● Problem to work on:
Every entry below needs to be printed again exactly, with its pictures left out.

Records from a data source

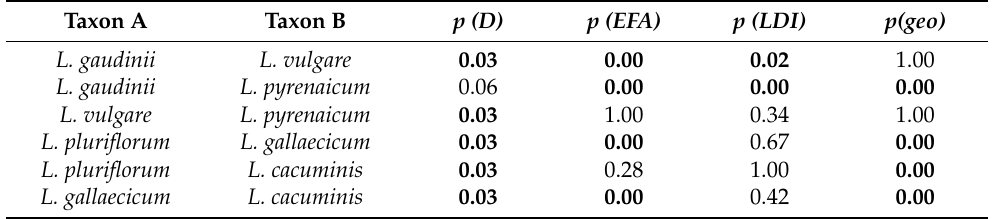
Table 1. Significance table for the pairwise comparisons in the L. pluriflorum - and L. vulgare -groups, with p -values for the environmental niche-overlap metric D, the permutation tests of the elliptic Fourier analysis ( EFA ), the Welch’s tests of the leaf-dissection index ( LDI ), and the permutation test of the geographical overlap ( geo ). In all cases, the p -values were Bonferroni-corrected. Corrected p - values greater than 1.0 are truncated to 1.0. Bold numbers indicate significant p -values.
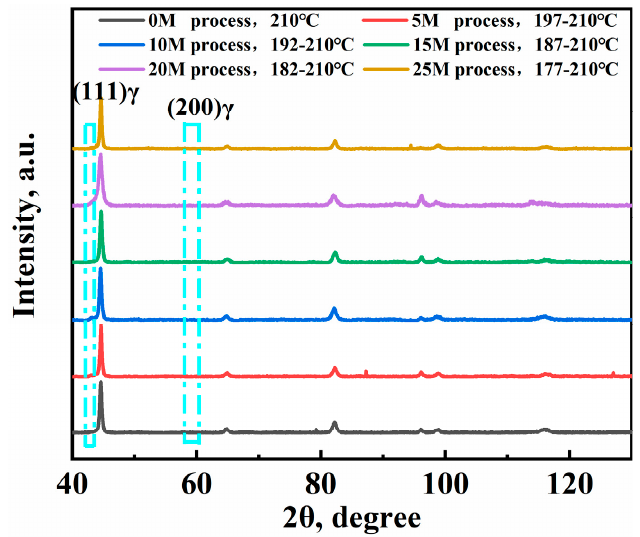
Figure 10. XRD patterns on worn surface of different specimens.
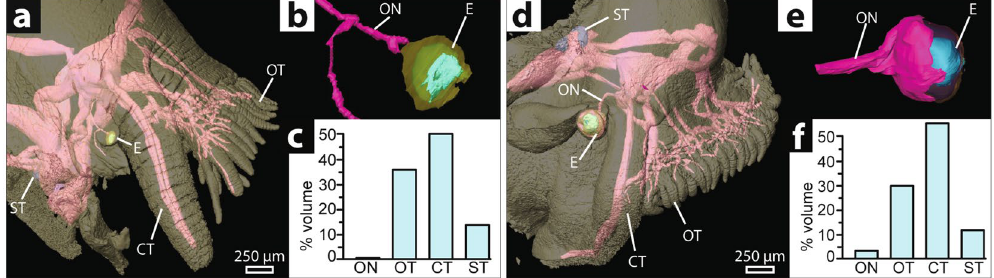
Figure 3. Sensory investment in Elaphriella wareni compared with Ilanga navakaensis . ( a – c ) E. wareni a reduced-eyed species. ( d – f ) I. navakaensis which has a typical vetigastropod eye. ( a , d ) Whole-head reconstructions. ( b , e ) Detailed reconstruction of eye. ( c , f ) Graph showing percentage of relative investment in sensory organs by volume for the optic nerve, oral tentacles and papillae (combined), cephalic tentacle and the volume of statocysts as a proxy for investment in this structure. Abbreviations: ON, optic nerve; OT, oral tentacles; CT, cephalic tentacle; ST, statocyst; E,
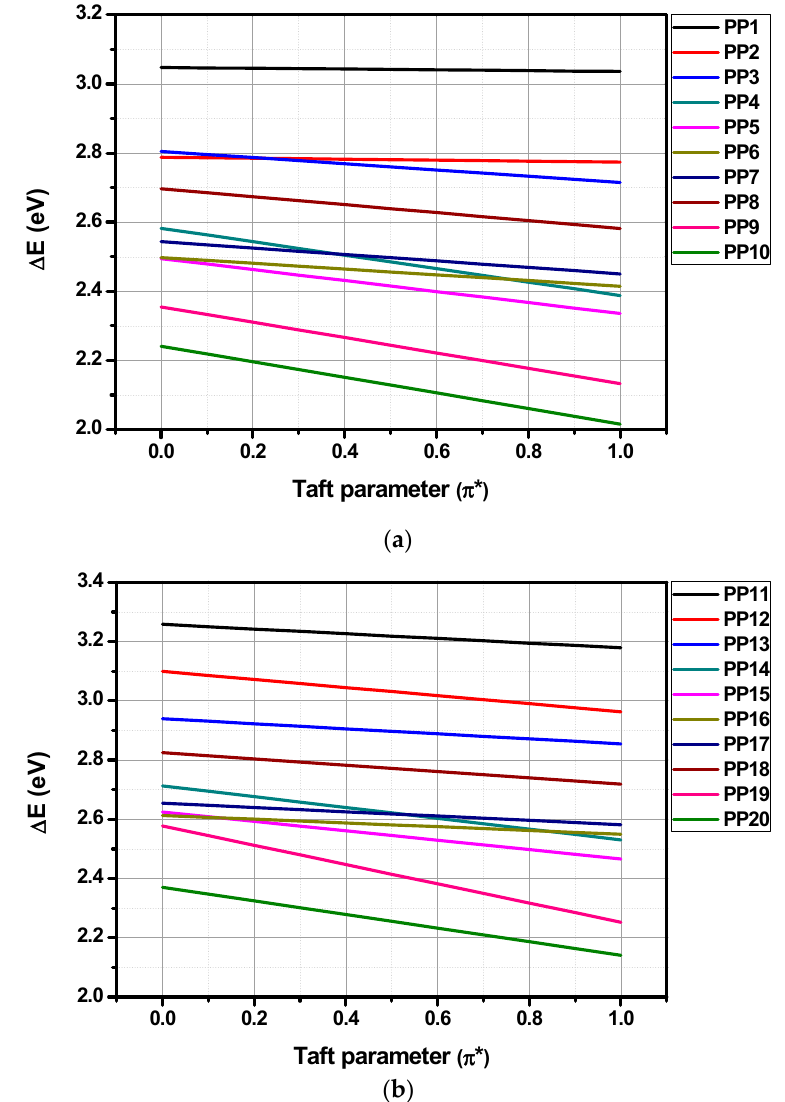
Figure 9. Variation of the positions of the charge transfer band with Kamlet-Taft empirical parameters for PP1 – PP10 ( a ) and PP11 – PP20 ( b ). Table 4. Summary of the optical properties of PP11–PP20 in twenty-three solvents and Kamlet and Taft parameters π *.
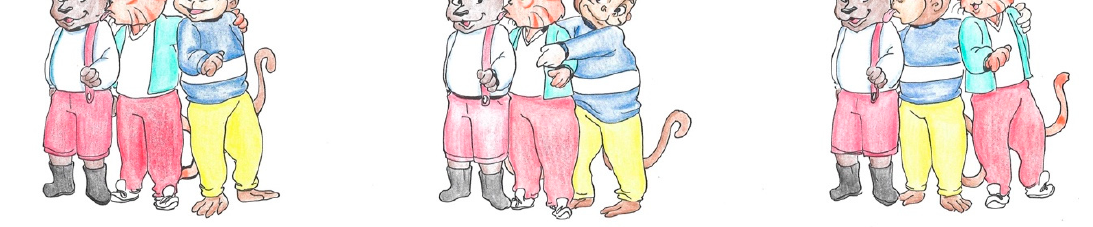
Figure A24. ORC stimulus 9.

● Answer section:
Table 1. Significance table for the pairwise comparisons in the L. pluriflorum - and L. vulgare -groups, with p -values for the environmental niche-overlap metric D, the permutation tests of the elliptic Fourier analysis ( EFA ), the Welch’s tests of the leaf-dissection index ( LDI ), and the permutation test of the geographical overlap ( geo ). In all cases, the p -values were Bonferroni-corrected. Corrected p - values greater than 1.0 are truncated to 1.0. Bold numbers indicate significant p -values.
Figure 10. XRD patterns on worn surface of different specimens.
Figure 3. Sensory investment in Elaphriella wareni compared with Ilanga navakaensis . ( a – c ) E. wareni a reduced-eyed species. ( d – f ) I. navakaensis which has a typical vetigastropod eye. ( a , d ) Whole-head reconstructions. ( b , e ) Detailed reconstruction of eye. ( c , f ) Graph showing percentage of relative investment in sensory organs by volume for the optic nerve, oral tentacles and papillae (combined), cephalic tentacle and the volume of statocysts as a proxy for investment in this structure. Abbreviations: ON, optic nerve; OT, oral tentacles; CT, cephalic tentacle; ST, statocyst; E,
Figure 9. Variation of the positions of the charge transfer band with Kamlet-Taft empirical parameters for PP1 – PP10 ( a ) and PP11 – PP20 ( b ). Table 4. Summary of the optical properties of PP11–PP20 in twenty-three solvents and Kamlet and Taft parameters π *.
Figure A24. ORC stimulus 9.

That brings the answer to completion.